Problem requirements
Give the listing again word for word, excluding the pictures it contains.

Given material
====================

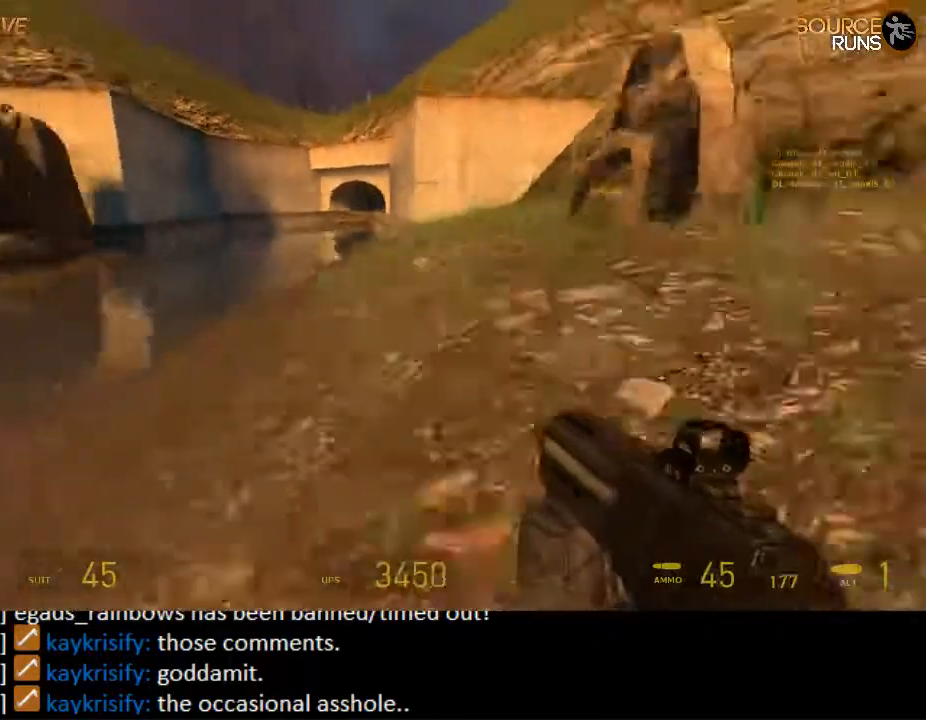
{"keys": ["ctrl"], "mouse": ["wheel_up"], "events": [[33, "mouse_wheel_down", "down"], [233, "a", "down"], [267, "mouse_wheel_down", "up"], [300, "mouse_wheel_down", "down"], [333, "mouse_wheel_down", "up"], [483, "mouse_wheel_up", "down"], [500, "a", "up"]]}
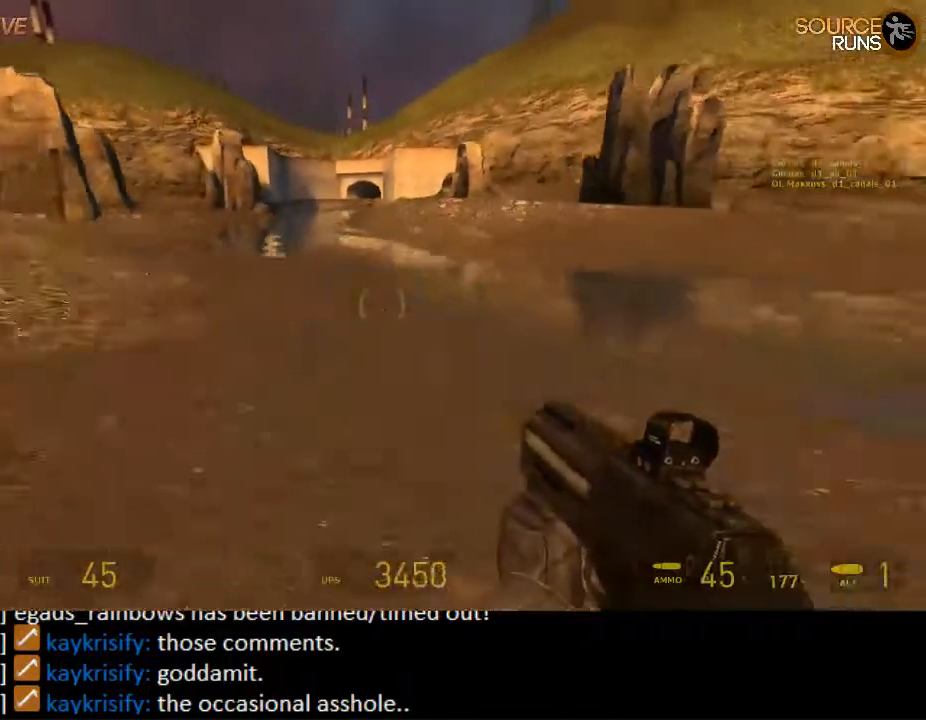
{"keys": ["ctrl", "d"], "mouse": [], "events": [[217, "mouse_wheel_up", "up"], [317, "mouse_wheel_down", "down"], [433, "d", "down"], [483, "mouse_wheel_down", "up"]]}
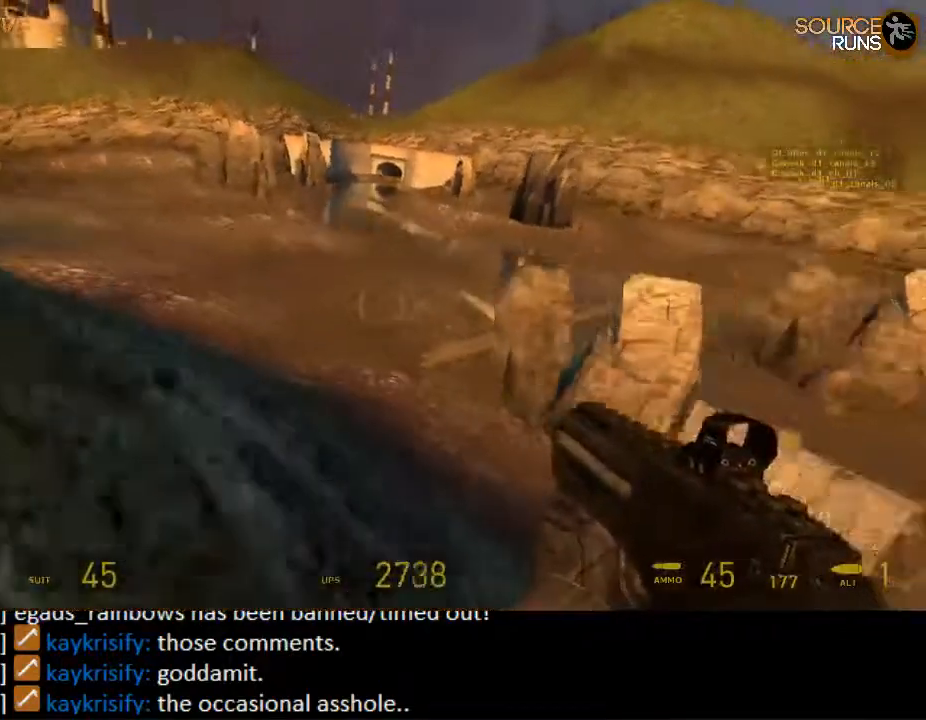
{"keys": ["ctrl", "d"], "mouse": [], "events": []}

====================

Result of this exercise
{"keys": ["ctrl"], "mouse": ["wheel_up"], "events": [[33, "mouse_wheel_down", "down"], [233, "a", "down"], [267, "mouse_wheel_down", "up"], [300, "mouse_wheel_down", "down"], [333, "mouse_wheel_down", "up"], [483, "mouse_wheel_up", "down"], [500, "a", "up"]]}
{"keys": ["ctrl", "d"], "mouse": [], "events": [[217, "mouse_wheel_up", "up"], [317, "mouse_wheel_down", "down"], [433, "d", "down"], [483, "mouse_wheel_down", "up"]]}
{"keys": ["ctrl", "d"], "mouse": [], "events": []}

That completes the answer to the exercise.